As the dataset is quite small we decided to perform a standard validation and compare it to the leave one out cross validation.

In [None]:
from sklearn.model_selection import LeaveOneOut

#np.random.seed(5)
x, y = shuffle(x, y)

x_train, x_validation, x_test, y_train, y_validation, y_test = validation_split(x, y)
# Doing a normal validation might be not so efficient as the dataset is quite small.
# So we also perform cross-validation (leave one out).
x_train_cv = np.vstack((x_train,x_validation))
y_train_cv = np.hstack((y_train,y_validation))

train_errors = []
validation_errors = []
train_errors_cv = []
validation_errors_cv = []

for i in range(1,50):
    # Standard validation
    kNN = kNN_train(x_train, y_train, nr_neighbours=i)
    train_predicted = kNN_predict(x_train, kNN)
    validation_predicted = kNN_predict(x_validation, kNN)
    train_errors.append(zero_one_loss(y_train, train_predicted))
    validation_errors.append(zero_one_loss(y_validation, validation_predicted))
    
    #Leave one out cross validation
    loo = LeaveOneOut()
    train_errors_loo = []
    validation_errors_loo = []
    for train_index, test_index in loo.split(x_train_cv):
        x_train_loo = x_train_cv[train_index,:]
        y_train_loo = y_train_cv[train_index]
        x_validation_loo = x_train_cv[test_index,:]
        y_validation_loo = y_train_cv[test_index]
        
        kNN_loo = kNN_train(x_train_loo, y_train_loo, nr_neighbours=i)
        train_predicted_loo = kNN_predict(x_train_loo, kNN_loo)
        validation_predicted_loo = kNN_predict(x_validation_loo, kNN_loo)
        train_errors_loo.append(zero_one_loss(y_train_loo, train_predicted_loo))
        validation_errors_loo.append(zero_one_loss(y_validation_loo, validation_predicted_loo))
    train_errors_cv.append(sum(train_errors_loo)/len(train_errors_loo))
    validation_errors_cv.append(sum(validation_errors_loo)/len(validation_errors_loo))

plt.title("Training (b) and validation error (r) using standard validation")
plt.plot(train_errors, "b")
plt.plot(validation_errors, "r")
plt.show()

plt.title("Training (b) and validation error (r) using leave one out")
plt.plot(train_errors_cv, "b")
plt.plot(validation_errors_cv, "r")
plt.show()

Finally, let us see how we can use the $k$-nearest neighbour algorithm as implented in scikit-learn.

In [None]:
from sklearn.neighbors import KNeighborsClassifier

clf = KNeighborsClassifier(n_neighbors=i).fit(x_train, y_train)
score = clf.score(x_validation, y_validation)
    
print(score)

## Exercises

1. Think about how to draw decision boundaries for the wine dataset.

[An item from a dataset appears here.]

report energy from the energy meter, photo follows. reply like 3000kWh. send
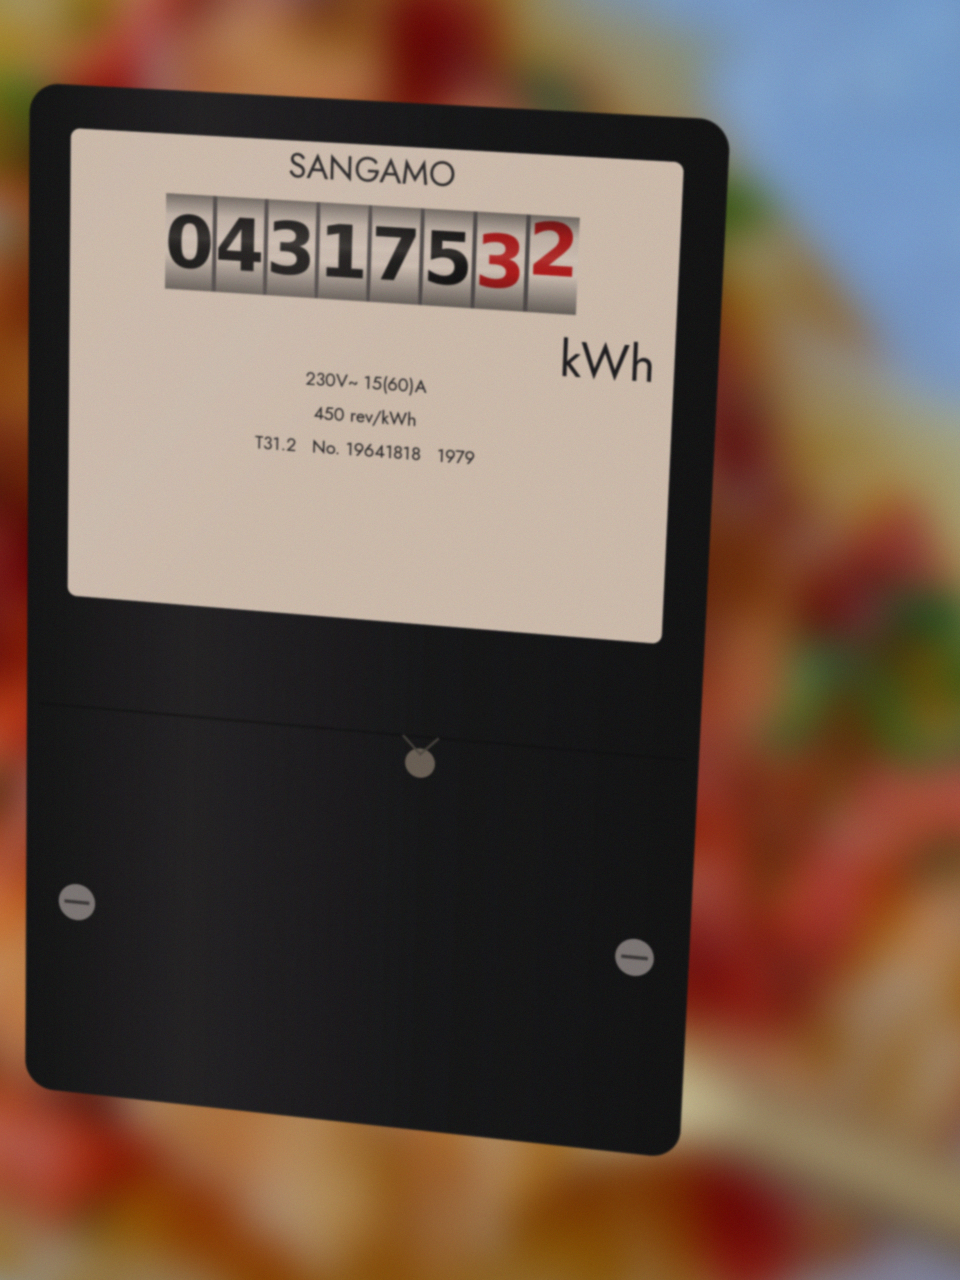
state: 43175.32kWh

Can you see something when looking at the dataset?
2. Compare the performance of the $k$-nearest neighbour algorithm with the other classifiers you have seen, e.g. on the titanic problem.
3. Adapt the idea of the $k$-nearest neighbour algorithm to implement a $k$-nearest neighbour regressor. Apply it to a toy problem as well as to "real" problem like the Boston house price dataset to investigate its performance.
4. Implement weights in our $k$-nearest neighbour algorithm so that closer points contribute more in the prediction than points further away. Compare this new algorithm to the standard $k$-nearest neighbour algorithm without weights.